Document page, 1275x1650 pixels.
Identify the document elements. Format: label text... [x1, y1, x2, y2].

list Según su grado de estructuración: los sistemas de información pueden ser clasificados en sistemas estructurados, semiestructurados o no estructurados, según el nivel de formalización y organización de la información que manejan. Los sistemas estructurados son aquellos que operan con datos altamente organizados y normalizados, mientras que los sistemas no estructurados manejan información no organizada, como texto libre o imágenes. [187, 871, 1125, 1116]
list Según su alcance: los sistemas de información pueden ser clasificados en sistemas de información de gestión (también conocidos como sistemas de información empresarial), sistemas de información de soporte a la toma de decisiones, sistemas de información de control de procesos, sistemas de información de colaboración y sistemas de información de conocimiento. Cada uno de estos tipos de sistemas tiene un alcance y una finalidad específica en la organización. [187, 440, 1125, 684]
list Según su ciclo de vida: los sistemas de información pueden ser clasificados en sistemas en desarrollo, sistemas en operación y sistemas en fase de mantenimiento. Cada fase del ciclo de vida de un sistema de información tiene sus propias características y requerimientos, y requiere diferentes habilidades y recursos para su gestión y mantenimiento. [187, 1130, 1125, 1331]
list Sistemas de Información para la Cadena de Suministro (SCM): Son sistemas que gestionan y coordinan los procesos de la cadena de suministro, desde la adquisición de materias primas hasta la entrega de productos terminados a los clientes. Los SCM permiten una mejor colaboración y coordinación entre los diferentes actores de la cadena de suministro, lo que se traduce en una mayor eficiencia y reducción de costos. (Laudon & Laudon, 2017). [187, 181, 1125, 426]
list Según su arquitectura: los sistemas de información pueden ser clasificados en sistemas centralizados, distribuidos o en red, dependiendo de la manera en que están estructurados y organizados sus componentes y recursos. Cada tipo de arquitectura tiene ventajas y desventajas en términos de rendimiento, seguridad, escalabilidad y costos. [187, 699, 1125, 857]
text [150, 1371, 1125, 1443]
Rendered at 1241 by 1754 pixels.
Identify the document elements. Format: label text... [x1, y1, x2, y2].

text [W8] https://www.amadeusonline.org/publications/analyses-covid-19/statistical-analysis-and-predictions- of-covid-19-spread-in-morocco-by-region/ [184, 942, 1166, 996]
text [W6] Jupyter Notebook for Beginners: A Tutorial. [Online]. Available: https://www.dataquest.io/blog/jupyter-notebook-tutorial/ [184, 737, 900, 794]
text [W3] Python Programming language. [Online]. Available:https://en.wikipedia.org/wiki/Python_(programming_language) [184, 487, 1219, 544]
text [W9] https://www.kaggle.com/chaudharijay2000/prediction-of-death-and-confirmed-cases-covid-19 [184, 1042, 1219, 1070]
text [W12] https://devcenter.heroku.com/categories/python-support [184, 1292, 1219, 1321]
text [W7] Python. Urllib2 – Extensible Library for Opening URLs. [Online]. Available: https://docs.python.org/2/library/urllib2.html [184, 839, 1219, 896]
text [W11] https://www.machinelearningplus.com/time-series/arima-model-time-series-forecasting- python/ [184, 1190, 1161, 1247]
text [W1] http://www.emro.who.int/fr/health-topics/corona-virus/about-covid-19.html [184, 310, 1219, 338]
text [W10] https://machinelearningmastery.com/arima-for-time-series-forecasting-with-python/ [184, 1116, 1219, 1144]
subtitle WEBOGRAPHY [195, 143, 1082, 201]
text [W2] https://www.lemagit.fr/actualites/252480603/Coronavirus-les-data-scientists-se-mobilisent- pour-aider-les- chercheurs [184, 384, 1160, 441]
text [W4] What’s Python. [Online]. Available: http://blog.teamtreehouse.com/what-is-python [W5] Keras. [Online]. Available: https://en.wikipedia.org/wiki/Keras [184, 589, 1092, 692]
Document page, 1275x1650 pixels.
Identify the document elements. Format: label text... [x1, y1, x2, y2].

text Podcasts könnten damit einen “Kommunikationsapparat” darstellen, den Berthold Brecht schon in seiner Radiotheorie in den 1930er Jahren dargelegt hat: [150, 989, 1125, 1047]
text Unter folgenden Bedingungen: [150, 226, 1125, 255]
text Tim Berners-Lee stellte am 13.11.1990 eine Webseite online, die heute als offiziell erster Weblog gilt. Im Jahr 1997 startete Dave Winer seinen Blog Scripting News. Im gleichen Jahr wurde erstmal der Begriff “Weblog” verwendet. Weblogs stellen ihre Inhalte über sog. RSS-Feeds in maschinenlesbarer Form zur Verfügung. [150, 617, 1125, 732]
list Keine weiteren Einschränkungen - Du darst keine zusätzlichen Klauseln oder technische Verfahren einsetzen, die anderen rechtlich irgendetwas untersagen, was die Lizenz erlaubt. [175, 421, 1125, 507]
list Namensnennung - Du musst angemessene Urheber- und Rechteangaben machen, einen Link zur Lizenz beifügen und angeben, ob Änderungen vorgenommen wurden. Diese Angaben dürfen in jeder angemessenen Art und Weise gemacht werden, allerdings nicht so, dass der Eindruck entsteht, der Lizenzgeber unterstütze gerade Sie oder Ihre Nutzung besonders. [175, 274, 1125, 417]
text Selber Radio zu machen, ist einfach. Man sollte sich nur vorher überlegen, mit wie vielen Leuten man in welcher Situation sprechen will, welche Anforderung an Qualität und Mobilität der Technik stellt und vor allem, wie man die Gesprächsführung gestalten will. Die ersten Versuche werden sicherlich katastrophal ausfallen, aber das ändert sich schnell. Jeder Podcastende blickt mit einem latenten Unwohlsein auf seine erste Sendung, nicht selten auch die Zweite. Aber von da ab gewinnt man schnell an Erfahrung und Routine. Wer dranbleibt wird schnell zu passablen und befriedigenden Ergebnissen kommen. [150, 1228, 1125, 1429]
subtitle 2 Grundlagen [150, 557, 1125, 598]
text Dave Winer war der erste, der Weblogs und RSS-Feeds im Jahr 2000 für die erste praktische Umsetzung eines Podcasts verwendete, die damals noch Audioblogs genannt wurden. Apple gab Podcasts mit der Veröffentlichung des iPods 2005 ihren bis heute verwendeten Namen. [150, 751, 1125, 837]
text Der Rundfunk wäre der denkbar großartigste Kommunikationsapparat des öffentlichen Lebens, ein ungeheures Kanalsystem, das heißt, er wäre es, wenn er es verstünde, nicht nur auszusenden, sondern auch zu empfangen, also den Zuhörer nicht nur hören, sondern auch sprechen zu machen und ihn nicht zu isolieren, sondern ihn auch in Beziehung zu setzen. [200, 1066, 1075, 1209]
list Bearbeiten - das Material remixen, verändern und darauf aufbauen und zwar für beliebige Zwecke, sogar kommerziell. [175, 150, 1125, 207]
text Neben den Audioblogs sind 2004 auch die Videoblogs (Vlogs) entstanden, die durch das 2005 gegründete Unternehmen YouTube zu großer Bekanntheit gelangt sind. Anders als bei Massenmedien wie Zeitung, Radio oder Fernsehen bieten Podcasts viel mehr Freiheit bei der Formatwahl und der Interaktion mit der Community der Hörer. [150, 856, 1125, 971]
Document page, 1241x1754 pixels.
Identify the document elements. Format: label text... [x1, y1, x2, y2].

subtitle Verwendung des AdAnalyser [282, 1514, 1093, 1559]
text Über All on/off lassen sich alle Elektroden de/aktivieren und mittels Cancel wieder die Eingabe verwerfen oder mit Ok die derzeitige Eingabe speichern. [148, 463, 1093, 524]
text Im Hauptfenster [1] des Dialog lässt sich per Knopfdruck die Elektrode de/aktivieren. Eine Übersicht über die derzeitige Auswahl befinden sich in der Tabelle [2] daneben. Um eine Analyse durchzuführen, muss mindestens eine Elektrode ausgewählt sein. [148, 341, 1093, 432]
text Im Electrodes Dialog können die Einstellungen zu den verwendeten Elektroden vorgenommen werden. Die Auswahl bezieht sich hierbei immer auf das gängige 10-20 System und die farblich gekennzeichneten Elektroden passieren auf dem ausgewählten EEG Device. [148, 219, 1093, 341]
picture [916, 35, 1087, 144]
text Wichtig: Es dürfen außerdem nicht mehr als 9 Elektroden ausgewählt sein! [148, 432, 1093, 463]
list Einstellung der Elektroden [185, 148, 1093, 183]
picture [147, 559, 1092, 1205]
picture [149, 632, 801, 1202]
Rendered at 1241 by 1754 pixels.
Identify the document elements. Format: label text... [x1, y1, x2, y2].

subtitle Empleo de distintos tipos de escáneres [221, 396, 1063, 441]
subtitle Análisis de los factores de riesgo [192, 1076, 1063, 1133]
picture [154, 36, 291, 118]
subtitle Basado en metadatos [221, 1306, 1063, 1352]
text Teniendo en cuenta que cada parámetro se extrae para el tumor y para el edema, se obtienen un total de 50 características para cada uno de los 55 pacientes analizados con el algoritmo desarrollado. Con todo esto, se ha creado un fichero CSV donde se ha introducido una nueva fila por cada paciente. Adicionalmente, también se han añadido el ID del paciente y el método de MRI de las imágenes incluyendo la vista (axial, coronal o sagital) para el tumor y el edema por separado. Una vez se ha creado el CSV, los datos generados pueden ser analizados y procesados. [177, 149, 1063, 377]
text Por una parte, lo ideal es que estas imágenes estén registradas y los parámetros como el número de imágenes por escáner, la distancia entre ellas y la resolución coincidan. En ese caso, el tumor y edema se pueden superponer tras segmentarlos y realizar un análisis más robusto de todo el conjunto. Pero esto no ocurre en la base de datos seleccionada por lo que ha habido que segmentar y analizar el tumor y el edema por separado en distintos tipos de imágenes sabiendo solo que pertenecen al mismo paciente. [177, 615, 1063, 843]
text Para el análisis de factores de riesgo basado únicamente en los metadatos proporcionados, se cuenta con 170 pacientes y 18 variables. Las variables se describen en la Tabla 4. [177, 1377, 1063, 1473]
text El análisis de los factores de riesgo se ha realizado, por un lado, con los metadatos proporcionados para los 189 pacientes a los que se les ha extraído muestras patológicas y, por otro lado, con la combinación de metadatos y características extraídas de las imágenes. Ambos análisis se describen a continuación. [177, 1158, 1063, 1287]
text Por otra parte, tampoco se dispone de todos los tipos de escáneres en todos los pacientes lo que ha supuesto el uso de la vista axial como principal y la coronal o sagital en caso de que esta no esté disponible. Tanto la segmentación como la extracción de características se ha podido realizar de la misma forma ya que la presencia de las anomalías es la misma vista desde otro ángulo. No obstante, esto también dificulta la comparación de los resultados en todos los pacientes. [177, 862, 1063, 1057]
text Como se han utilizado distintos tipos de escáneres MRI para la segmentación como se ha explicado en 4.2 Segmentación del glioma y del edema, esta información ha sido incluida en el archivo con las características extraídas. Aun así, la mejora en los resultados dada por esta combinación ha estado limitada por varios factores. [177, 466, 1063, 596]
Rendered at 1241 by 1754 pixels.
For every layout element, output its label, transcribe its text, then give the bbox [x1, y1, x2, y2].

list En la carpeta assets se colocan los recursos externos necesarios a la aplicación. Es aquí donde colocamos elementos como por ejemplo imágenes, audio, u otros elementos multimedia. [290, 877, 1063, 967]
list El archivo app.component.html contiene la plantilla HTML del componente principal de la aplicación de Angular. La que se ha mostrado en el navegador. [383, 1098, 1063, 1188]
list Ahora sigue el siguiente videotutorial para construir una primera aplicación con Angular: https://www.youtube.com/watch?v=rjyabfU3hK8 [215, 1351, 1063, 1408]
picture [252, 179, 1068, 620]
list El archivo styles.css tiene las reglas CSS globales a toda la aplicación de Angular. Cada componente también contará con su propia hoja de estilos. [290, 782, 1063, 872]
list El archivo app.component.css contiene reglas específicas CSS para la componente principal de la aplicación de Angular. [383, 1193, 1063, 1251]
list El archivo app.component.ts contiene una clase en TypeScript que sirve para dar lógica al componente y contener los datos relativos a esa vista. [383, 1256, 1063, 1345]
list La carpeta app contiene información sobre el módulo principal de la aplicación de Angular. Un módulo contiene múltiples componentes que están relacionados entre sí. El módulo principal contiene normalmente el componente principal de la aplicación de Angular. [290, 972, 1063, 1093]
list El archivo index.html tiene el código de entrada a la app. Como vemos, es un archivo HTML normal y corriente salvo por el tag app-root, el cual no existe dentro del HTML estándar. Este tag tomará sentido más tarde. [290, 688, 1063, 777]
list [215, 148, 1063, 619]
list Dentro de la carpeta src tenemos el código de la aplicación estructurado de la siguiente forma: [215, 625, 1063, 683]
————————
■ Work to be completed
Which of the lines above carry the string "siguiente"? Pick them out and copy them.

■ Result of this task
list Ahora sigue el siguiente videotutorial para construir una primera aplicación con Angular: https://www.youtube.com/watch?v=rjyabfU3hK8 [215, 1351, 1063, 1408]
list Dentro de la carpeta src tenemos el código de la aplicación estructurado de la siguiente forma: [215, 625, 1063, 683]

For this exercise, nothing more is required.